PRINCIPIOS DE VERANO (1951)

Dirección: Yasujiro Ozu.

Intérpretes: Setsuko Hara, Chishu Ryu, Chikage Awashima, Kuniko Miyake.

Bajo un mismo techo viven una pareja de ancianos, su hija Noriko (Setsuko Hara) y su hijo Koichi (Chishu Ryu) además de la mujer y los dos hijos pequeños de este.

Noriko tiene ya veintiocho años y sus familiares y allegados consideran que ya es hora de que contraiga matrimonio.

En “Bakushu” o “Principios de verano” el maestro japonés vuelve a poner de manifiesto su sabiduría vital y cinematográfica, centrándose en este caso, en un bello e inevitable proceso de desmembramiento familiar derivado del paso del tiempo (tema capital en Ozu).

Tratándose de Ozu nos encontramos, claro está, ante un shomin-geki o filme de temática cotidiana y contemporánea. Género al que dedicó la totalidad de su filmografía a excepción de su primera película “La espada de la penitencia” de 1927 (que no se conserva en la actualidad) y que se adscribía al Jidai-geki o película de temática histórica.

El eje en torno al cual gira la trama son los intentos de los familiares de Noriko por encontrarle un buen pretendiente, anécdota que hace que nos remontemos a “Primavera tardía” (1949) y que se repetirá en buena parte de su filmografía posterior.

El tono general de la película es el de una comedia ligera que sin embargo, en su último tramo irá transitando hacia situaciones más tensas que acabarán por desembocar en un conmovedor y hermoso final.

La cámara prácticamente inmóvil de Ozu, a excepción de algunos lentos y bellos travellings, el alarde en la composición de la puesta en escena y el lirismo humanista habitual de su autor dan lugar a uno de los filmes más deliciosos e irresistibles de su carrera.

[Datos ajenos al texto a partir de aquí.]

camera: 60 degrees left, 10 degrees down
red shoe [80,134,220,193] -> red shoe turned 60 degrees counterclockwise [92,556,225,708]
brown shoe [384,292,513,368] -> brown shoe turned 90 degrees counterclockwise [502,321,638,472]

Con la breve visita del abuelo, coincidirán en la misma casa cuatro generaciones de una misma familia. El contraste/enfrentamiento entre las distintas generaciones es uno de los temas esenciales en la obra de Ozu, algo lógico si tenemos en cuenta que él mismo presenció las transformaciones culturales acaecidas en su país tras la derrota en la Segunda Guerra Mundial.

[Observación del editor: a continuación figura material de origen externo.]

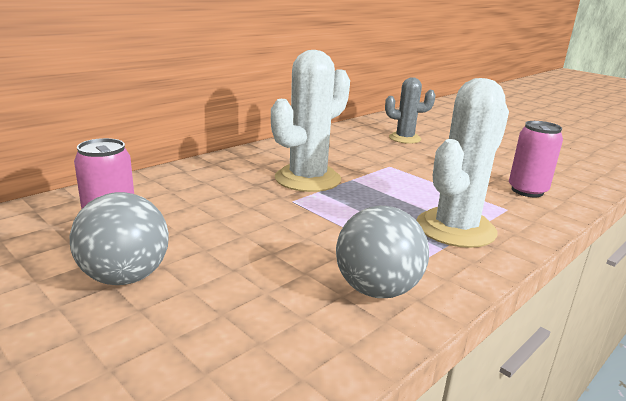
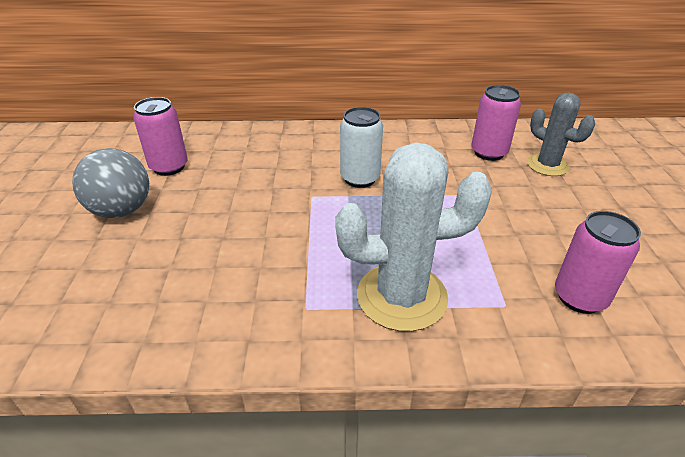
camera: 45 degrees right, 15 degrees up
white cactus [271,50,350,192] -> white can [340,107,383,188]
grey ball [336,206,429,298] -> none
none -> pink can [472,85,521,161]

En este sentido su posición es clara y se refleja en sus películas, donde los ancianos suelen ser personas sabias y serenas, los jóvenes se debaten entre la filiación a sus raíces históricas y la modernidad (debido a la influencia norteamericana) y los niños aparecen siempre como seres egoístas y respondones frente a sus mayores. Aquí, los dos hijos pequeños de Koichi se fugarán de casa durante unas horas debido a que no les compran más vías para su tren eléctrico. Este acto de rebeldía infantil nos hace pensar en su gran obra muda “He nacido, pero…” (1932) donde los niños se enfrentaban a su progenitor al considerlo un fracasado y un pelele frente a su jefe, y a la posterior e inolvidable “Buenos Días” (1959) en la que los infantes se negaban a hablar como respuesta a la decisión de su padre de no comprarles un televisor.

No sería justo acabar el comentario sin hacer referencia a la excelente labor realizada por todos y cada uno de los actores que participan en la película, destacando a la siempre angelical y encantadora Setsuko Hara. Ozu al igual que otros grandes directores como Ford o Bergman siempre trabajaba con su habitual “troupe”.

Estamos por tanto ante otra obra maestra de Ozu, del que casi todos conocen su inmortal Cuentos de Tokio (1953) pero cuya obra va mucho más allá, algo que lo convierte en uno de los directores más importantes de la historia.